One possible escape from the riddle of causation and inference that I have been exploring is the notion that there is a distinction between causal theory and explanation: there are (some observers think) valid or good explanations that are not yet -- or theories or accounts that fall short of -- potentially deeper causal theories or explanations.
If this distinction between causal and other explanations works, it provides a solution to the mystery of why "mere association" bereft of causal theory works. The suggested answer: sometimes mere association is not mere association at all: the so-called mere association sometimes rests on an explanation.
But in science -- and perhaps (one hopes) in other fields as well -- mere explanation is not enough, an explanation must be a good explanation).
In science -- and, again one hopes, in other intellectual domains as well -- a theory, even a "merely explanatory" one [n.b., my phrase], must prove its mettle, it must be put to the test. In science this often means that it must be shown that the theory or explanation in question can predict the occurrence or non-occurrence of phenomena or events better than pot-shot strategies do, better than helter-skelter guessing does.
By embracing "explanation" some theorists do seem to be advancing the claim that a theory short of a causal one can achieve have predictive force, that it can achieve a genuine understanding of Nature without having in hand anything that we might call a theory of what causes Nature to act as it does.
But if explanation sans causality can achieve such understanding -- if it can indeed have this kind of epistemological power --, a big question quite naturally arises:
How? How does "explanation without causation" achieve such understanding?
The difficulty here is that a "mere explanation" falls short (by hypothesis) of a causal theory: it is short of, it is less than, a theory that rests on an understanding of the mechanisms or principles that (may) underlie phenomena and events in nature.
The move to "explanation" suggests that those who make this move accept the notion that ignorant human beings can (somehow) achieve (scientific) understanding. Paolo Garbolino -- revealingly and perceptively -- points to this issue (and attempts to resolve it) by suggesting that the proper epistemological alternative to reliance on (i) causal explanation and, alternatively, (ii) statistical explanations is the deployment of (iii) "potential explanatory accounts" [P. Garbolino, "Explaining Relevance," The Dynamics of Judicial Proof: Computation, Logic, and Common Sense 179, at 187-191 (M. MacCrimmon & P. Tillers, eds., Physica-Verlag, 2002].

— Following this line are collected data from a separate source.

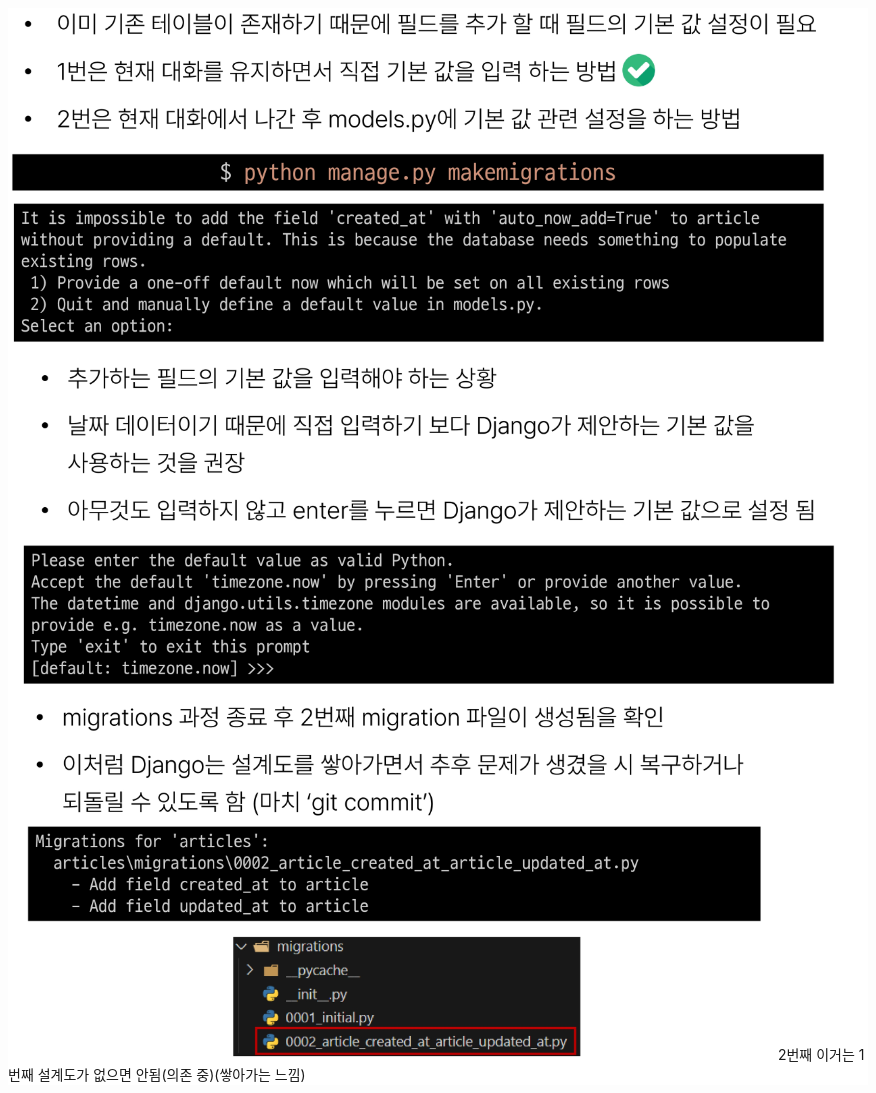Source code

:   ![](0912_0915_assets/2023-09-17-14-21-13-image.png)
  ![](0912_0915_assets/2023-09-17-14-21-25-image.png)
  ![](0912_0915_assets/2023-09-17-14-21-35-image.png)
  2번째 이거는 1번째 설계도가 없으면 안됨(의존 중)(쌓아가는 느낌)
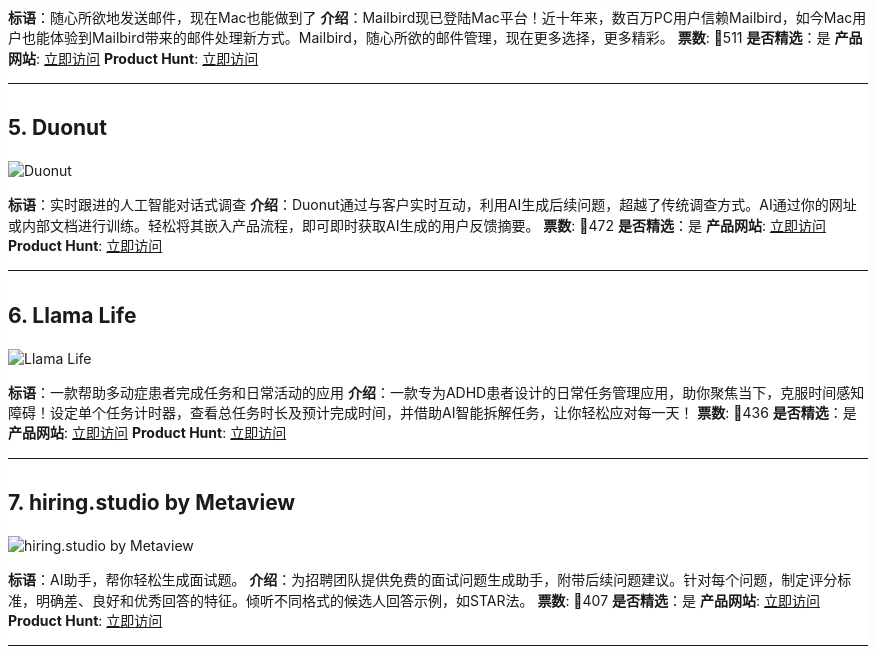 **标语**：随心所欲地发送邮件，现在Mac也能做到了
**介绍**：Mailbird现已登陆Mac平台！近十年来，数百万PC用户信赖Mailbird，如今Mac用户也能体验到Mailbird带来的邮件处理新方式。Mailbird，随心所欲的邮件管理，现在更多选择，更多精彩。
**票数**: 🔺511
**是否精选**：是
**产品网站**:  <a href='https://www.producthunt.com/r/7SWXXGMJ2FNRDY?utm_source=www.chuhaix.com' target='_blank' rel='nofollow'>立即访问</a>
**Product Hunt**:  <a href='https://www.producthunt.com/posts/mailbird-for-mac?utm_source=www.chuhaix.com' target='_blank' rel='nofollow'>立即访问</a>

---

## 5. Duonut
![Duonut](https://ph-files.imgix.net/59f7a694-1827-4ce8-83a5-751ea34592af.png?auto=format&fit=crop&frame=1&h=512&w=1024)

**标语**：实时跟进的人工智能对话式调查
**介绍**：Duonut通过与客户实时互动，利用AI生成后续问题，超越了传统调查方式。AI通过你的网址或内部文档进行训练。轻松将其嵌入产品流程，即可即时获取AI生成的用户反馈摘要。
**票数**: 🔺472
**是否精选**：是
**产品网站**:  <a href='https://www.producthunt.com/r/JU4XQKJCF7A53Z?utm_source=www.chuhaix.com' target='_blank' rel='nofollow'>立即访问</a>
**Product Hunt**:  <a href='https://www.producthunt.com/posts/duonut-3?utm_source=www.chuhaix.com' target='_blank' rel='nofollow'>立即访问</a>

---

## 6. Llama Life
![Llama Life](https://ph-files.imgix.net/35e43908-798a-4e1f-ad7c-408428a10661.png?auto=format&fit=crop&frame=1&h=512&w=1024)

**标语**：一款帮助多动症患者完成任务和日常活动的应用
**介绍**：一款专为ADHD患者设计的日常任务管理应用，助你聚焦当下，克服时间感知障碍！设定单个任务计时器，查看总任务时长及预计完成时间，并借助AI智能拆解任务，让你轻松应对每一天！
**票数**: 🔺436
**是否精选**：是
**产品网站**:  <a href='https://www.producthunt.com/r/RZ5M7J3QI6ZPRL?utm_source=www.chuhaix.com' target='_blank' rel='nofollow'>立即访问</a>
**Product Hunt**:  <a href='https://www.producthunt.com/posts/llama-life-2?utm_source=www.chuhaix.com' target='_blank' rel='nofollow'>立即访问</a>

---

## 7. hiring.studio by Metaview
![hiring.studio by Metaview](https://ph-files.imgix.net/0b5238c8-a655-4681-b01c-d60616c3c810.png?auto=format&fit=crop&frame=1&h=512&w=1024)

**标语**：AI助手，帮你轻松生成面试题。
**介绍**：为招聘团队提供免费的面试问题生成助手，附带后续问题建议。针对每个问题，制定评分标准，明确差、良好和优秀回答的特征。倾听不同格式的候选人回答示例，如STAR法。
**票数**: 🔺407
**是否精选**：是
**产品网站**:  <a href='https://www.producthunt.com/r/U2IWXQLQYSRSHB?utm_source=www.chuhaix.com' target='_blank' rel='nofollow'>立即访问</a>
**Product Hunt**:  <a href='https://www.producthunt.com/posts/hiring-studio-by-metaview?utm_source=www.chuhaix.com' target='_blank' rel='nofollow'>立即访问</a>

---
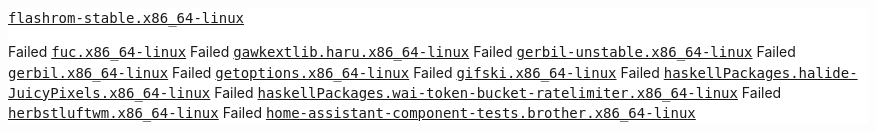 <tt><a href='https://hydra.nixos.org/build/229991622'>flashrom-stable.x86_64-linux</a></tt>
</td>
<td>Failed</td>
</tr>
<tr>
<td>
<tt><a href='https://hydra.nixos.org/build/229031857'>fuc.x86_64-linux</a></tt>
</td>
<td>Failed</td>
</tr>
<tr>
<td>
<tt><a href='https://hydra.nixos.org/build/229083541'>gawkextlib.haru.x86_64-linux</a></tt>
</td>
<td>Failed</td>
</tr>
<tr>
<td>
<tt><a href='https://hydra.nixos.org/build/229966553'>gerbil-unstable.x86_64-linux</a></tt>
</td>
<td>Failed</td>
</tr>
<tr>
<td>
<tt><a href='https://hydra.nixos.org/build/229966457'>gerbil.x86_64-linux</a></tt>
</td>
<td>Failed</td>
</tr>
<tr>
<td>
<tt><a href='https://hydra.nixos.org/build/229160824'>getoptions.x86_64-linux</a></tt>
</td>
<td>Failed</td>
</tr>
<tr>
<td>
<tt><a href='https://hydra.nixos.org/build/229099703'>gifski.x86_64-linux</a></tt>
</td>
<td>Failed</td>
</tr>
<tr>
<td>
<tt><a href='https://hydra.nixos.org/build/229124416'>haskellPackages.halide-JuicyPixels.x86_64-linux</a></tt>
</td>
<td>Failed</td>
</tr>
<tr>
<td>
<tt><a href='https://hydra.nixos.org/build/229161067'>haskellPackages.wai-token-bucket-ratelimiter.x86_64-linux</a></tt>
</td>
<td>Failed</td>
</tr>
<tr>
<td>
<tt><a href='https://hydra.nixos.org/build/229125996'>herbstluftwm.x86_64-linux</a></tt>
</td>
<td>Failed</td>
</tr>
<tr>
<td>
<tt><a href='https://hydra.nixos.org/build/229591347'>home-assistant-component-tests.brother.x86_64-linux</a></tt>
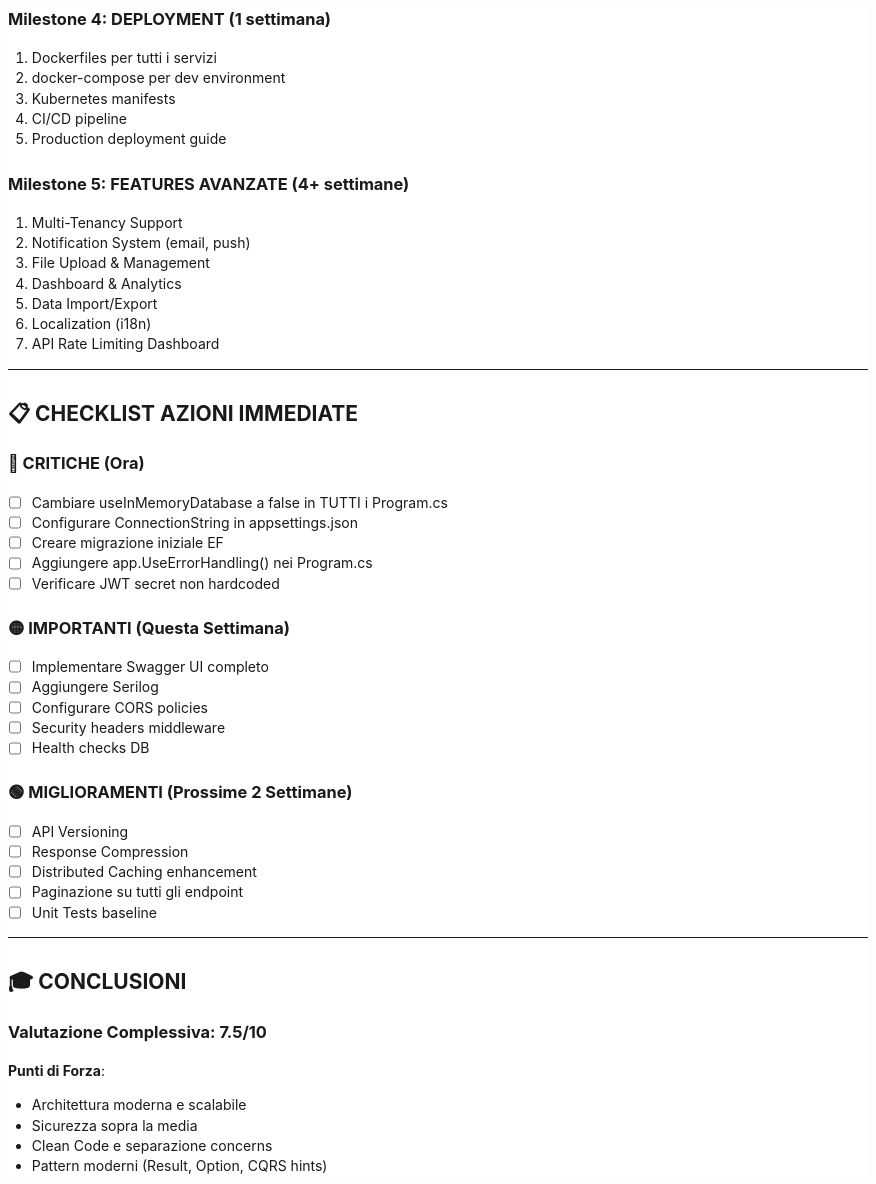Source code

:### Milestone 4: DEPLOYMENT (1 settimana)
1. Dockerfiles per tutti i servizi
2. docker-compose per dev environment
3. Kubernetes manifests
4. CI/CD pipeline
5. Production deployment guide

### Milestone 5: FEATURES AVANZATE (4+ settimane)
1. Multi-Tenancy Support
2. Notification System (email, push)
3. File Upload & Management
4. Dashboard & Analytics
5. Data Import/Export
6. Localization (i18n)
7. API Rate Limiting Dashboard

---

## 📋 CHECKLIST AZIONI IMMEDIATE

### 🔴 CRITICHE (Ora)
- [ ] Cambiare useInMemoryDatabase a false in TUTTI i Program.cs
- [ ] Configurare ConnectionString in appsettings.json
- [ ] Creare migrazione iniziale EF
- [ ] Aggiungere app.UseErrorHandling() nei Program.cs
- [ ] Verificare JWT secret non hardcoded

### 🟡 IMPORTANTI (Questa Settimana)
- [ ] Implementare Swagger UI completo
- [ ] Aggiungere Serilog
- [ ] Configurare CORS policies
- [ ] Security headers middleware
- [ ] Health checks DB

### 🟢 MIGLIORAMENTI (Prossime 2 Settimane)
- [ ] API Versioning
- [ ] Response Compression
- [ ] Distributed Caching enhancement
- [ ] Paginazione su tutti gli endpoint
- [ ] Unit Tests baseline

---

## 🎓 CONCLUSIONI

### Valutazione Complessiva: **7.5/10**

**Punti di Forza**:
- Architettura moderna e scalabile
- Sicurezza sopra la media
- Clean Code e separazione concerns
- Pattern moderni (Result, Option, CQRS hints)
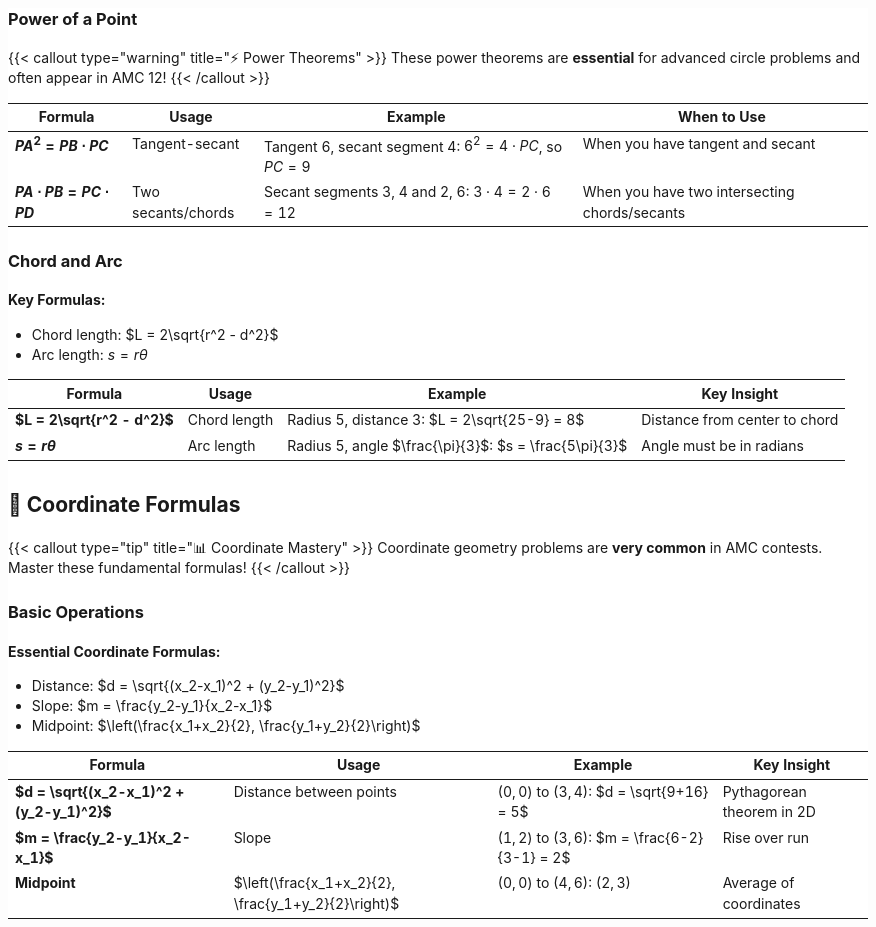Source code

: ### Power of a Point

{{< callout type="warning" title="⚡ Power Theorems" >}}
These power theorems are **essential** for advanced circle problems and often appear in AMC 12!
{{< /callout >}}

| Formula | Usage | Example | When to Use |
|---------|-------|---------|-------------|
| **$PA^2 = PB \cdot PC$** | Tangent-secant | Tangent 6, secant segment 4: $6^2 = 4 \cdot PC$, so $PC = 9$ | When you have tangent and secant |
| **$PA \cdot PB = PC \cdot PD$** | Two secants/chords | Secant segments 3, 4 and 2, 6: $3 \cdot 4 = 2 \cdot 6 = 12$ | When you have two intersecting chords/secants |

### Chord and Arc

<div class="formula-highlight">

**Key Formulas:**
- Chord length: $L = 2\sqrt{r^2 - d^2}$
- Arc length: $s = r\theta$

</div>

| Formula | Usage | Example | Key Insight |
|---------|-------|---------|-------------|
| **$L = 2\sqrt{r^2 - d^2}$** | Chord length | Radius 5, distance 3: $L = 2\sqrt{25-9} = 8$ | Distance from center to chord |
| **$s = r\theta$** | Arc length | Radius 5, angle $\frac{\pi}{3}$: $s = \frac{5\pi}{3}$ | Angle must be in radians |

## 📐 Coordinate Formulas

{{< callout type="tip" title="📊 Coordinate Mastery" >}}
Coordinate geometry problems are **very common** in AMC contests. Master these fundamental formulas!
{{< /callout >}}

### Basic Operations

<div class="formula-highlight">

**Essential Coordinate Formulas:**
- Distance: $d = \sqrt{(x_2-x_1)^2 + (y_2-y_1)^2}$
- Slope: $m = \frac{y_2-y_1}{x_2-x_1}$
- Midpoint: $\left(\frac{x_1+x_2}{2}, \frac{y_1+y_2}{2}\right)$

</div>

| Formula | Usage | Example | Key Insight |
|---------|-------|---------|-------------|
| **$d = \sqrt{(x_2-x_1)^2 + (y_2-y_1)^2}$** | Distance between points | $(0,0)$ to $(3,4)$: $d = \sqrt{9+16} = 5$ | Pythagorean theorem in 2D |
| **$m = \frac{y_2-y_1}{x_2-x_1}$** | Slope | $(1,2)$ to $(3,6)$: $m = \frac{6-2}{3-1} = 2$ | Rise over run |
| **Midpoint** | $\left(\frac{x_1+x_2}{2}, \frac{y_1+y_2}{2}\right)$ | $(0,0)$ to $(4,6)$: $(2,3)$ | Average of coordinates |
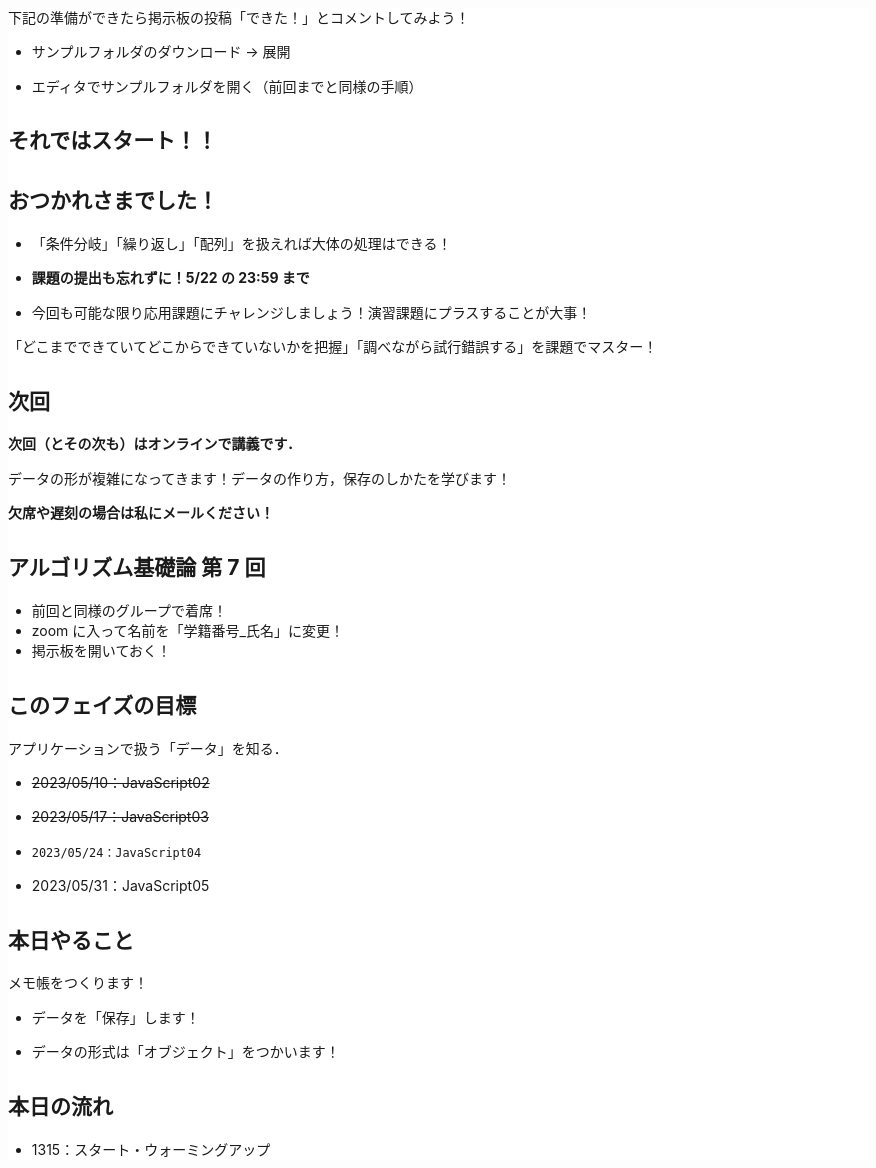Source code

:下記の準備ができたら掲示板の投稿「できた！」とコメントしてみよう！

- サンプルフォルダのダウンロード → 展開

- エディタでサンプルフォルダを開く（前回までと同様の手順）

## それではスタート！！

## おつかれさまでした！

- 「条件分岐」「繰り返し」「配列」を扱えれば大体の処理はできる！

- **課題の提出も忘れずに！5/22 の 23:59 まで**

- 今回も可能な限り応用課題にチャレンジしましょう！演習課題にプラスすることが大事！

「どこまでできていてどこからできていないかを把握」「調べながら試行錯誤する」を課題でマスター！

## 次回

**次回（とその次も）はオンラインで講義です．**

データの形が複雑になってきます！データの作り方，保存のしかたを学びます！

**欠席や遅刻の場合は私にメールください！**

## アルゴリズム基礎論 第 7 回

- 前回と同様のグループで着席！
- zoom に入って名前を「学籍番号\_氏名」に変更！
- 掲示板を開いておく！

## このフェイズの目標

アプリケーションで扱う「データ」を知る．

- ~~2023/05/10：JavaScript02~~

- ~~2023/05/17：JavaScript03~~

- `2023/05/24：JavaScript04`

- 2023/05/31：JavaScript05

## 本日やること

メモ帳をつくります！

- データを「保存」します！

- データの形式は「オブジェクト」をつかいます！

## 本日の流れ

- 1315：スタート・ウォーミングアップ
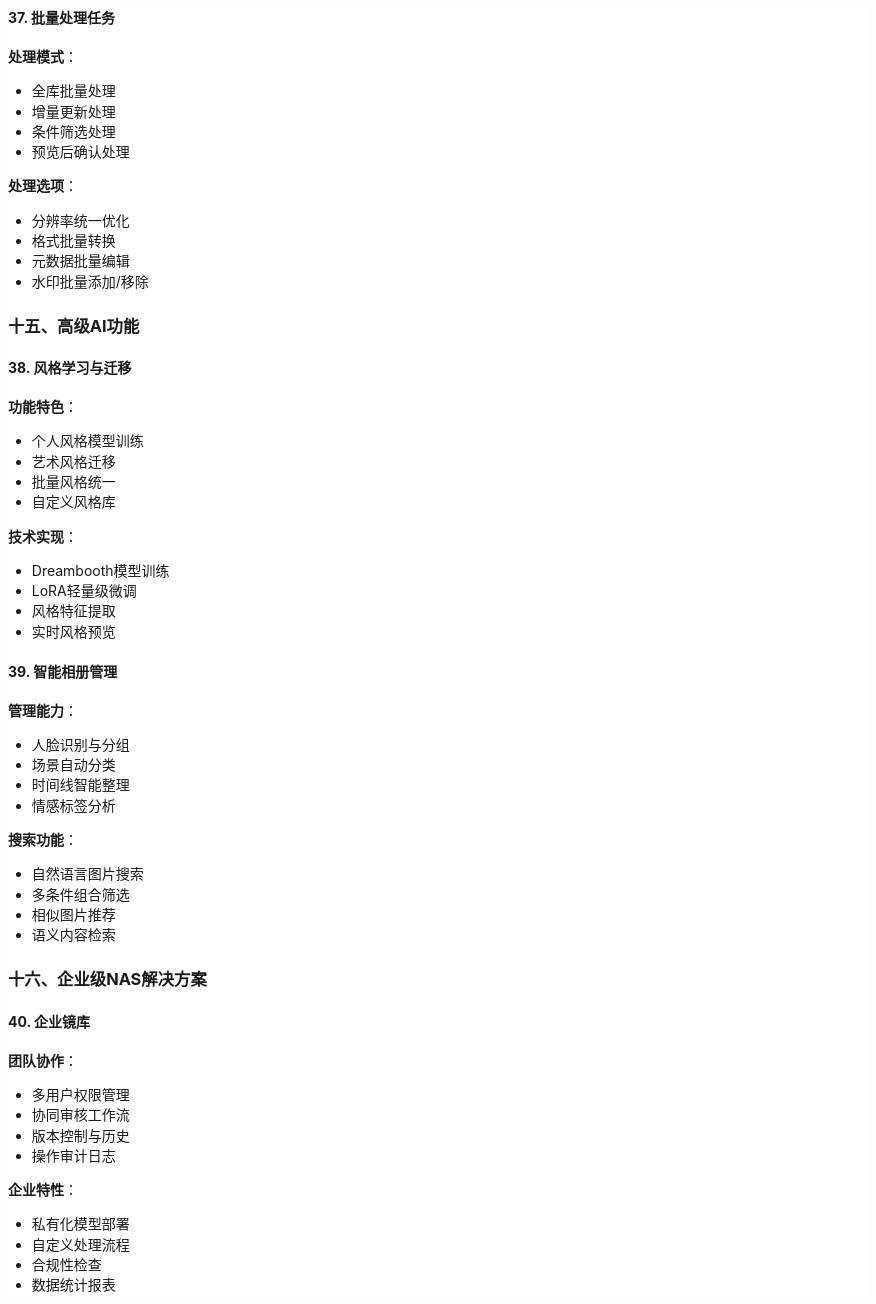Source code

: #### **37. 批量处理任务**
**处理模式**：
- 全库批量处理
- 增量更新处理
- 条件筛选处理
- 预览后确认处理

**处理选项**：
- 分辨率统一优化
- 格式批量转换
- 元数据批量编辑
- 水印批量添加/移除

### **十五、高级AI功能**

#### **38. 风格学习与迁移**
**功能特色**：
- 个人风格模型训练
- 艺术风格迁移
- 批量风格统一
- 自定义风格库

**技术实现**：
- Dreambooth模型训练
- LoRA轻量级微调
- 风格特征提取
- 实时风格预览

#### **39. 智能相册管理**
**管理能力**：
- 人脸识别与分组
- 场景自动分类
- 时间线智能整理
- 情感标签分析

**搜索功能**：
- 自然语言图片搜索
- 多条件组合筛选
- 相似图片推荐
- 语义内容检索

### **十六、企业级NAS解决方案**

#### **40. 企业镜库**
**团队协作**：
- 多用户权限管理
- 协同审核工作流
- 版本控制与历史
- 操作审计日志

**企业特性**：
- 私有化模型部署
- 自定义处理流程
- 合规性检查
- 数据统计报表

A problem is not solved merely because it is named -- even if the name happens to be a seductive word such as "explanation." (But, note, attaching a name to a problem or process sometimes does advance understanding "simply" by identifying a problem, phenomenon, or process).
The label "explanation" does not fully explain -- but whoever thought it would? --, the label "explanation" does not resolve the question of how ignorant human beings -- human beings who lack a full understanding of Nature and the mechanisms or principles that drive or explain it --, a phrase such as "explanatory theory" does not by itself explain how such ignorant human beings sometimes manage to make very good judgments about the behavior of Nature.
The riddle just posed may provide us with part of an answer; it may at least yield or suggest a useful "non-answer answer," viz., a partial answer that helps even if it does not altogether satisfy the hunger for knowledge.
The non-answer answer I have in mind is that human beings know more than they know, they have understanding that eludes their comprehension, they have some tacit knowledge.
There can no longer be any serious doubt that this is the case; it is no longer possible to doubt that people have knowledge that they cannot articulate, spell out, make (fully) explicit. (This general insight is not new; it goes back at least to Plato.)
But, of course, there is at least one big problem with being told that you know more than you know, that you already have much knowledge: sometimes -- and now is one of those times! -- you would like to know more than you now know. Does it do any good to be told you know more than you know? For example, does the notion of unknowing knowing tell us -- or help us to decide -- how a judge should instruct a jury to think about evidence that suggests that this or that substance causes cancer or does or when if ever evidence that this or that substance causes cancer or did cause cancer should be withheld from a jury?
So -- to repeat the general question -- is the notion of unknowing knowing helpful?
Possibly.
I must, alas, suspend discussion of this big question for now. But let us leave our conversation (are we having a conversation?)--, let us suspend this discussion with one caveat in mind: no theory of knowing that fails to account for advances in human knowledge can satisfy. It is true that know more than we know. But we also manage to learn; there are new things -- and new insights -- under the sun; and knowledge -- including our knowledge of how we know -- is not entirely circular.